Your notation should clarify that $k$ rather than $n$ denotes the number of clusters so as not to conflict with the vector of sample sizes $n_i, i = 1, \ldots, k$.

It depends on your design. Even if you conduct a simple random sample at each cluster $i$, you would need to know the total cluster size $N_i; n_i \le N_i$ to combine them meaningfully. Suppose each $i$ is a USA state, and you sample 100; California is much more populous than Rhode Island. The naive "mean-of-means" could be justified if each cluster is a simple random sample (SRS) so that each person everywhere is equally likely to respond.

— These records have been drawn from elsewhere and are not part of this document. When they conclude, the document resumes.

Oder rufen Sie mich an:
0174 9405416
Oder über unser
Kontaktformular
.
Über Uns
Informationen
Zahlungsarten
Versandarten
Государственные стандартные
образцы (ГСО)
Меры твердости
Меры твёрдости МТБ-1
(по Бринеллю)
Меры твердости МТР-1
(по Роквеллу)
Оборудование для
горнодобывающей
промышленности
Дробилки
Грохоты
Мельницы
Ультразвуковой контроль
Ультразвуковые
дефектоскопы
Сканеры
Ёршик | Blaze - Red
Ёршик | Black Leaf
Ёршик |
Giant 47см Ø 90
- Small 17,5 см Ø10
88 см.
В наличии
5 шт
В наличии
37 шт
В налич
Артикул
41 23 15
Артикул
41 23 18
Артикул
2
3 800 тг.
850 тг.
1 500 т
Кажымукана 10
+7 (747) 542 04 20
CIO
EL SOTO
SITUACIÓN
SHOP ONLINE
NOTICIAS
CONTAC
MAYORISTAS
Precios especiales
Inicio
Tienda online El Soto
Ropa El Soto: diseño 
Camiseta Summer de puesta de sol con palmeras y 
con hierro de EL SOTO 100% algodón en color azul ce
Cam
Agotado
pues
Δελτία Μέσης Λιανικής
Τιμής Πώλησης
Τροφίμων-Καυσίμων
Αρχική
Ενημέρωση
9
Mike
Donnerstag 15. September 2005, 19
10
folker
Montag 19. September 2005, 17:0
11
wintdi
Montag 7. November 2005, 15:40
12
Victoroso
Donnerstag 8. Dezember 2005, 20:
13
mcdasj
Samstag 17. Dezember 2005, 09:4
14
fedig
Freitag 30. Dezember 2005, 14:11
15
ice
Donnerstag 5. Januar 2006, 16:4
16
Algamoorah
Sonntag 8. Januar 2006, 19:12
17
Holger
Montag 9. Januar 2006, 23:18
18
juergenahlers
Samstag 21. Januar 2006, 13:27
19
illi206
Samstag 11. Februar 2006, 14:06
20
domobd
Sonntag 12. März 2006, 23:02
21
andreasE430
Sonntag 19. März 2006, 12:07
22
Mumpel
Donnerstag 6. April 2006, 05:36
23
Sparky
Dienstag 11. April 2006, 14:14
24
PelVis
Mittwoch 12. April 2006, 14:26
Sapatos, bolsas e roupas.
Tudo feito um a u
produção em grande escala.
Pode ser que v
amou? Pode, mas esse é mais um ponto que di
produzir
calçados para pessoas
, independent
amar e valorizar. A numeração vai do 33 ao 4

More often, each cluster has some level of dependence among subjects, and differing levels of participation probability. For starters you might use a frequency weight $\hat{\mu} = \sum_{i=1}^k \mu_i n_i / \sum_{i=1}^k n_i$ or a precision weight $\hat{\mu} = \sum_{i=1}^k \mu_i \sigma^{-2}_i / \sum_{i=1}^k \sigma^{-2}_i$. You can also standardize the responses to the known distributional sizes $\hat{\mu} = \sum_{i=1}^k \mu_i N_i / \sum_{i=1}^k N_i$ - take note this gets complicated when $N_i$ has uncertainty!

There are much more complicated survey methodology methods, especially combinatorial methods which handle the case that $n_i \nless \nless N_i$. The book Survey Methods by Lumley is a companion to the R package and provides a valuable and comprehensive look at how to handle different estimation methods.